Your task » All records are to be restated word for word, with pictures excluded.

Camera metadata records:
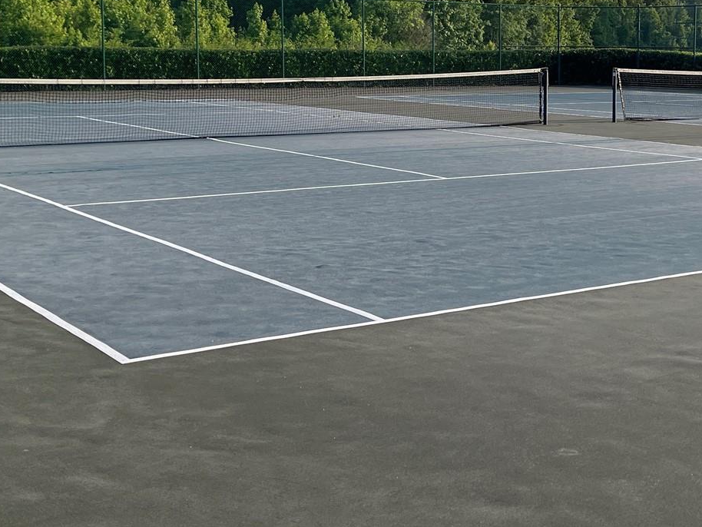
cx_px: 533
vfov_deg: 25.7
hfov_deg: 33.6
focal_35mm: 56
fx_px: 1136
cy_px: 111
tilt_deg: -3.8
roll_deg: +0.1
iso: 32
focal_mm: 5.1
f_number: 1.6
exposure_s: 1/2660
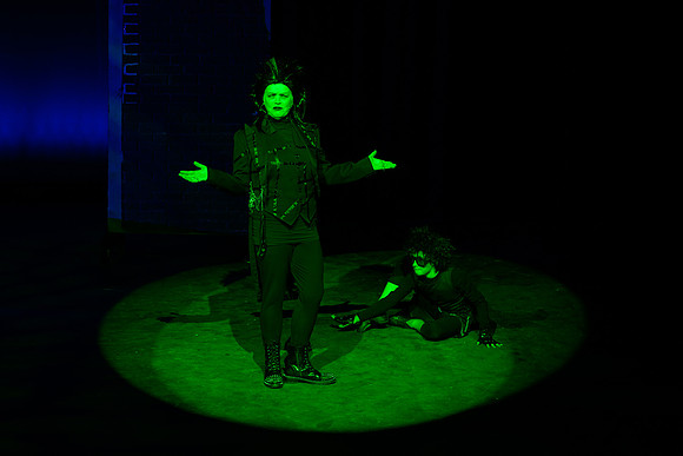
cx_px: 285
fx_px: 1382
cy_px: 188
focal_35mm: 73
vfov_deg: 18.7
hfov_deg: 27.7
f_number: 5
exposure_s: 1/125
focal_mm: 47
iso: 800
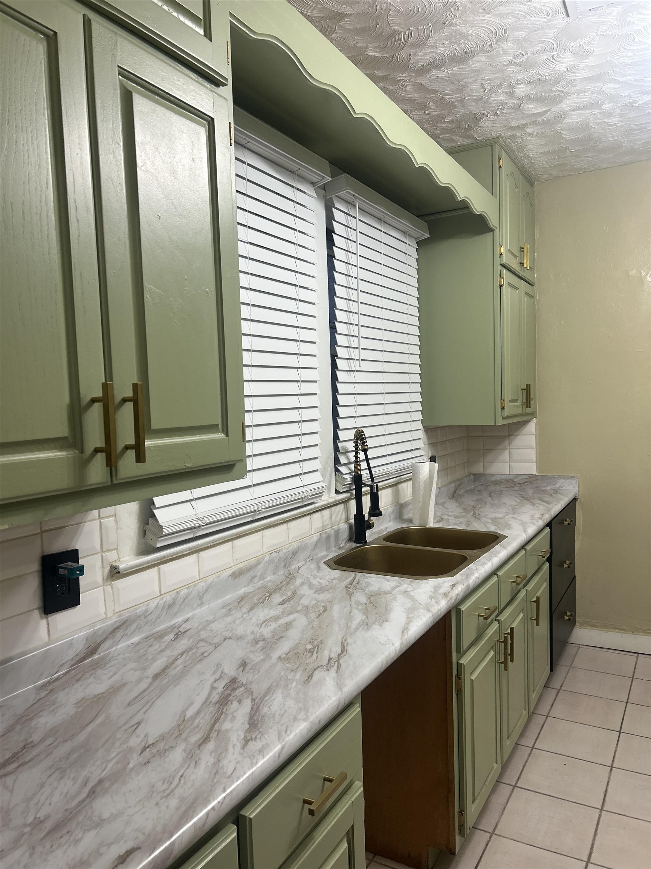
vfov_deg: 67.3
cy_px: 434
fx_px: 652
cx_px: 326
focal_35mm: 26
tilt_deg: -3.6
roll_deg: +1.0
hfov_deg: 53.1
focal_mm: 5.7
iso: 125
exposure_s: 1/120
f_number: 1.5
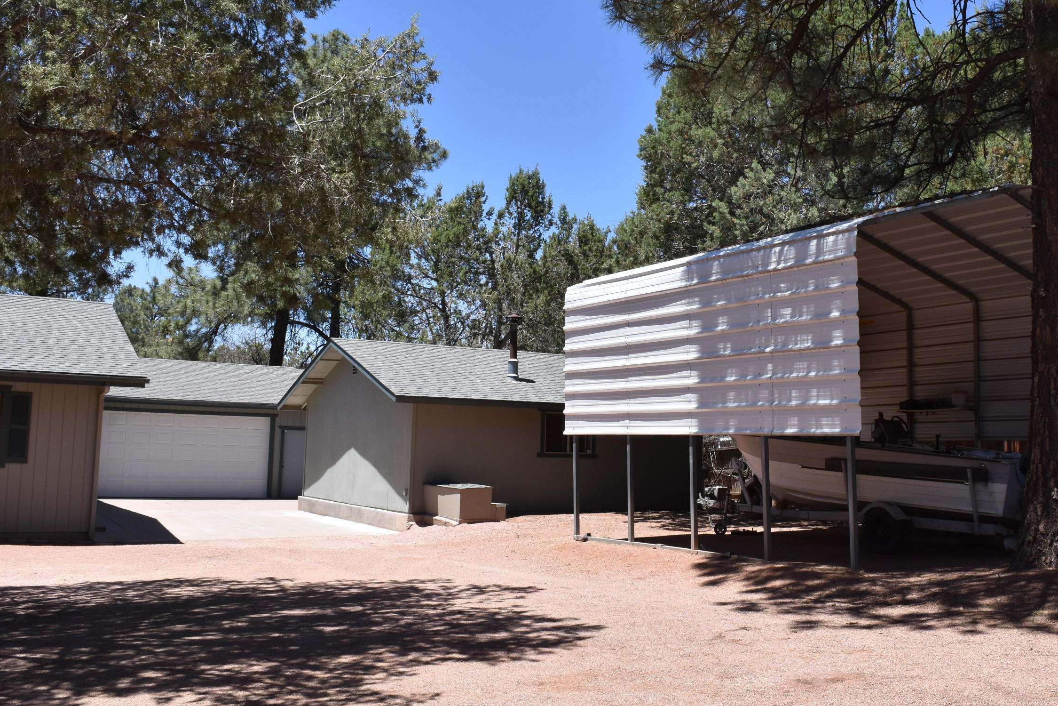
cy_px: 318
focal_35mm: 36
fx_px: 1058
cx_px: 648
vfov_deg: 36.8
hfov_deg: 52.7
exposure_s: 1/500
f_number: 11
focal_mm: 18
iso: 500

Exercise response »
cx_px: 533
vfov_deg: 25.7
hfov_deg: 33.6
focal_35mm: 56
fx_px: 1136
cy_px: 111
tilt_deg: -3.8
roll_deg: +0.1
iso: 32
focal_mm: 5.1
f_number: 1.6
exposure_s: 1/2660
cx_px: 285
fx_px: 1382
cy_px: 188
focal_35mm: 73
vfov_deg: 18.7
hfov_deg: 27.7
f_number: 5
exposure_s: 1/125
focal_mm: 47
iso: 800
vfov_deg: 67.3
cy_px: 434
fx_px: 652
cx_px: 326
focal_35mm: 26
tilt_deg: -3.6
roll_deg: +1.0
hfov_deg: 53.1
focal_mm: 5.7
iso: 125
exposure_s: 1/120
f_number: 1.5
cy_px: 318
focal_35mm: 36
fx_px: 1058
cx_px: 648
vfov_deg: 36.8
hfov_deg: 52.7
exposure_s: 1/500
f_number: 11
focal_mm: 18
iso: 500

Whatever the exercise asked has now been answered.